Copy the data below word for word, leaving out the pictures.

▸ Provided entries
········

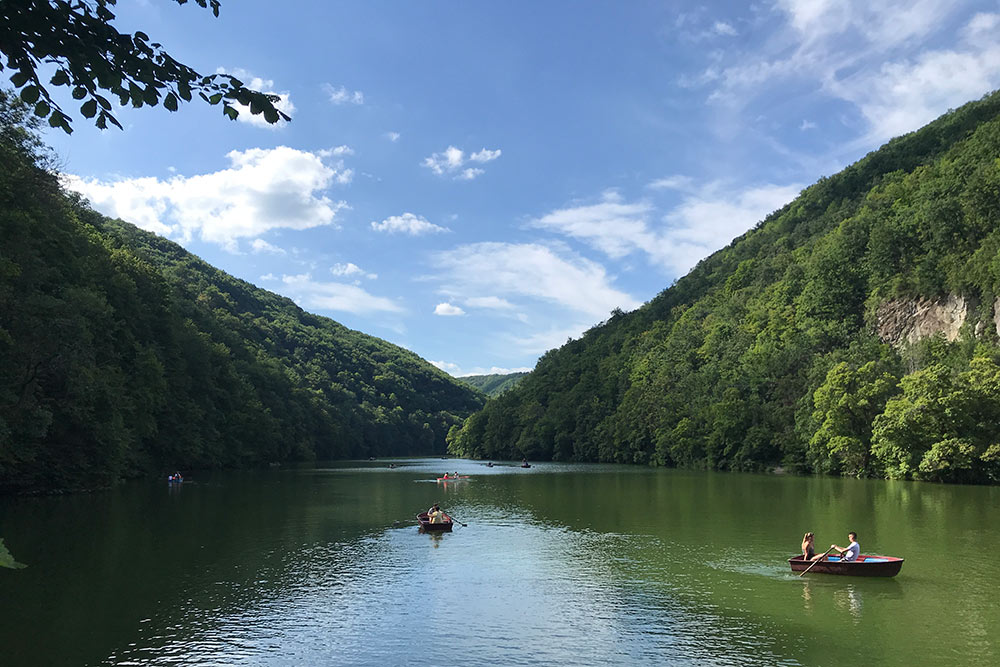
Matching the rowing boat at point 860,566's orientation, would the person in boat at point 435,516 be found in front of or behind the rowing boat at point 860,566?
behind

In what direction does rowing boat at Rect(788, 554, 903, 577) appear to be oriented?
to the viewer's right
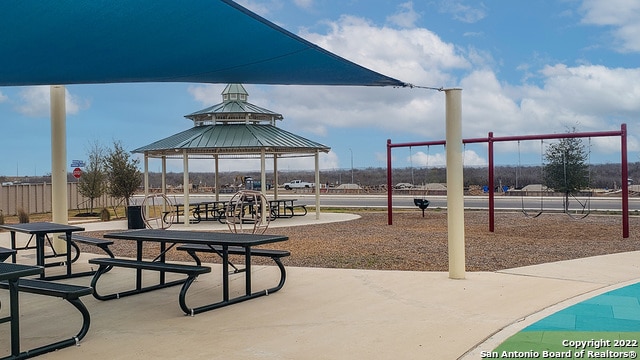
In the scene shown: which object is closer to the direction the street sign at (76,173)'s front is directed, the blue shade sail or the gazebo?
the blue shade sail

········

▸ Solution
Matching the rowing boat at point 860,566's orientation, would the person in boat at point 435,516 be found in front of or behind the rowing boat at point 860,566?
behind

In what direction does rowing boat at Rect(788, 554, 903, 577) appear to be oriented?
to the viewer's right
In the scene shown: which object is closer to the direction the street sign at (76,173)'s front is directed, the blue shade sail or the gazebo?
the blue shade sail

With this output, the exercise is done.